滅び去ったスキルツリーを肴に – 「Diablo 3」

Diablo 3 ( Blizzard Entertainment 2012)

先日、神田の大衆酒場で旧友達とウーロンハイを飲みながら、ふとBlizzardの仕事っぷりの話になった。
主な話題は当然Diablo 3。例によって毎日ひたすら潜ってはdrop漁り、潜ってはdrop漁りの、刺身たんぽぽ的労働に勤しむブルーカラーな僕達だが、その時、「なんでBlizzardはDiablo 3でスキルツリーを廃止し、組み替え可能なルーンシステムに変更したのか」という話題でちょっと盛り上がった。

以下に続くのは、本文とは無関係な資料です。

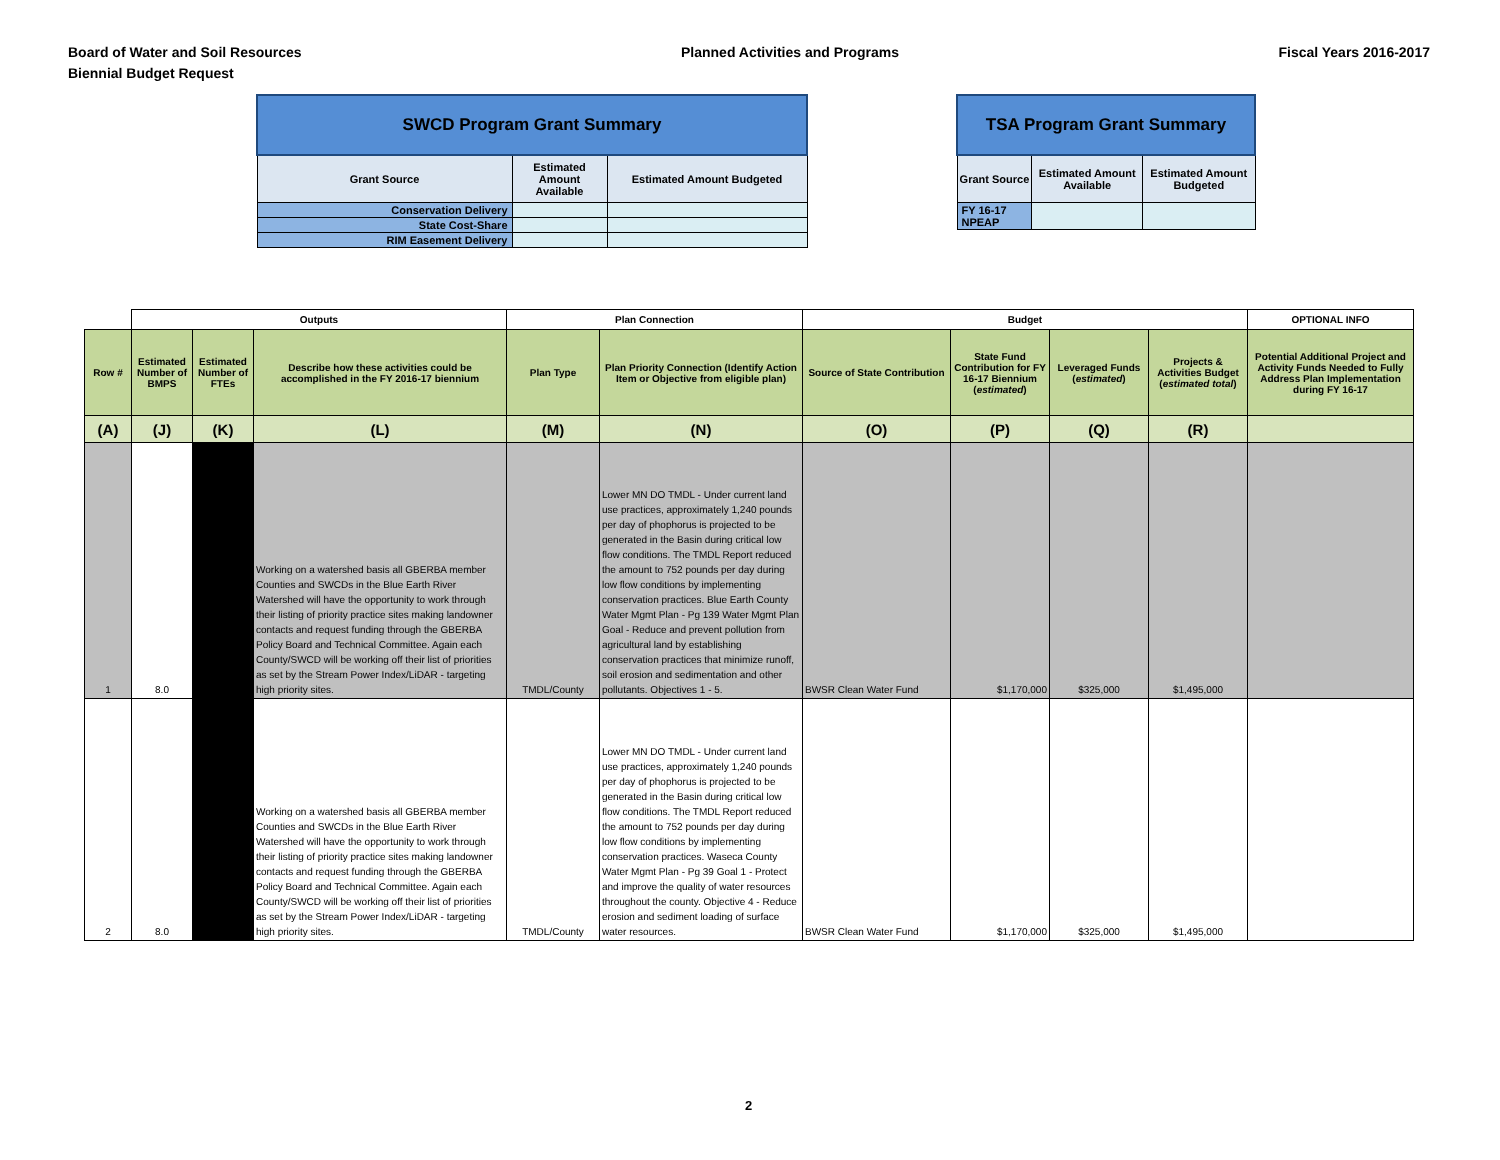Board of Water and Soil Resources
Biennial Budget Request
Planned Activities and Programs
Fiscal Years 2016-2017
| SWCD Program Grant Summary | | |
| --- | --- | --- |
| Grant Source | Estimated Amount Available | Estimated Amount Budgeted |
| Conservation Delivery | | |
| State Cost-Share | | |
| RIM Easement Delivery | | |
| TSA Program Grant Summary | | |
| --- | --- | --- |
| Grant Source | Estimated Amount Available | Estimated Amount Budgeted |
| FY 16-17 NPEAP | | |
| | Outputs | | | Plan Connection | | Budget | | | | OPTIONAL INFO |
| --- | --- | --- | --- | --- | --- | --- | --- | --- | --- | --- |
| Row # | Estimated Number of BMPS | Estimated Number of FTEs | Describe how these activities could be accomplished in the FY 2016-17 biennium | Plan Type | Plan Priority Connection (Identify Action Item or Objective from eligible plan) | Source of State Contribution | State Fund Contribution for FY 16-17 Biennium ( estimated ) | Leveraged Funds ( estimated ) | Projects & Activities Budget ( estimated total ) | Potential Additional Project and Activity Funds Needed to Fully Address Plan Implementation during FY 16-17 |
| (A) | (J) | (K) | (L) | (M) | (N) | (O) | (P) | (Q) | (R) | |
| 1 | 8.0 | | Working on a watershed basis all GBERBA member Counties and SWCDs in the Blue Earth River Watershed will have the opportunity to work through their listing of priority practice sites making landowner contacts and request funding through the GBERBA Policy Board and Technical Committee. Again each County/SWCD will be working off their list of priorities as set by the Stream Power Index/LiDAR - targeting high priority sites. | TMDL/County | Lower MN DO TMDL - Under current land use practices, approximately 1,240 pounds per day of phophorus is projected to be generated in the Basin during critical low flow conditions. The TMDL Report reduced the amount to 752 pounds per day during low flow conditions by implementing conservation practices. Blue Earth County Water Mgmt Plan - Pg 139 Water Mgmt Plan Goal - Reduce and prevent pollution from agricultural land by establishing conservation practices that minimize runoff, soil erosion and sedimentation and other pollutants. Objectives 1 - 5. | BWSR Clean Water Fund | $1,170,000 | $325,000 | $1,495,000 | |
| 2 | 8.0 | | Working on a watershed basis all GBERBA member Counties and SWCDs in the Blue Earth River Watershed will have the opportunity to work through their listing of priority practice sites making landowner contacts and request funding through the GBERBA Policy Board and Technical Committee. Again each County/SWCD will be working off their list of priorities as set by the Stream Power Index/LiDAR - targeting high priority sites. | TMDL/County | Lower MN DO TMDL - Under current land use practices, approximately 1,240 pounds per day of phophorus is projected to be generated in the Basin during critical low flow conditions. The TMDL Report reduced the amount to 752 pounds per day during low flow conditions by implementing conservation practices. Waseca County Water Mgmt Plan - Pg 39 Goal 1 - Protect and improve the quality of water resources throughout the county. Objective 4 - Reduce erosion and sediment loading of surface water resources. | BWSR Clean Water Fund | $1,170,000 | $325,000 | $1,495,000 | |
2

僕らが(酔っ払った脳で)考えた、廃止の理由は以下だ。

  1. 基本構造がPvEに(ほぼ)絞られた事
  2. パブリックor4人以上と遊ぶプレイヤーが増加

まず、”基本構造がPvEに(ほぼ)絞られた事”で、ゲームの遊び/アクション性が、設計として「敵の攻撃変化とそれに対するスキル対応」というロジカルな遊びに一元化された、という点。特に高難易度モードでよく起こる「敵の凶悪な攻撃属性やパターン」に対し、スキルセットを再構成し切り抜ける、という戦略性とアクションのコクが今作での大きな遊びの根幹になっているからではないか、という推測。

また、もうひとつの「パブリックor4人以上と遊ぶプレイヤー」は今作で爆発的に増えるだろう、という事実。それまで遠距離からひたすらStunを狙っていたDHが、別のフレンドと遊ぶときはTankの役割を果たす必要があるかもしれない。4人全員がWizで構成されたパーティもあり得る。容易にパブリックゲームが組める”今”の、フレキシブルな役割切替えへの需要。

これら二つの理由から、Blizzardは重要なロールプレイの大要素「スキルツリー」を捨てたのではないか、おばちゃんの作った卵焼きをつつきながら僕らは結論づけたのだった。

しかし、既に完成され、さらに好評だったシステムを廃棄し、再設計するというのは信じられないくらい体力を要する。SC2の時も思ったけれど、Blizzardは「既に完成された仕組み」を疑い、さらに面白く作る事にひたすら貪欲なヤツらなんだな、と心から尊敬する。

日本のゲーム屋がBlizzardの話をするときはたいがい「超予算、超ゆったりスケジュール」ばかり取り沙汰するけれど、本当に僕達が驚異に感じ、学ぶべきなのはこの姿勢のほうだぜ。

なんて話をカウンターの隅でする、熱燗とブリ大根、いいちこロックを装備した僕達。神田の酒場でカラオケを楽しむ老人2人とのパブリックゲームは夜遅くまで続いた。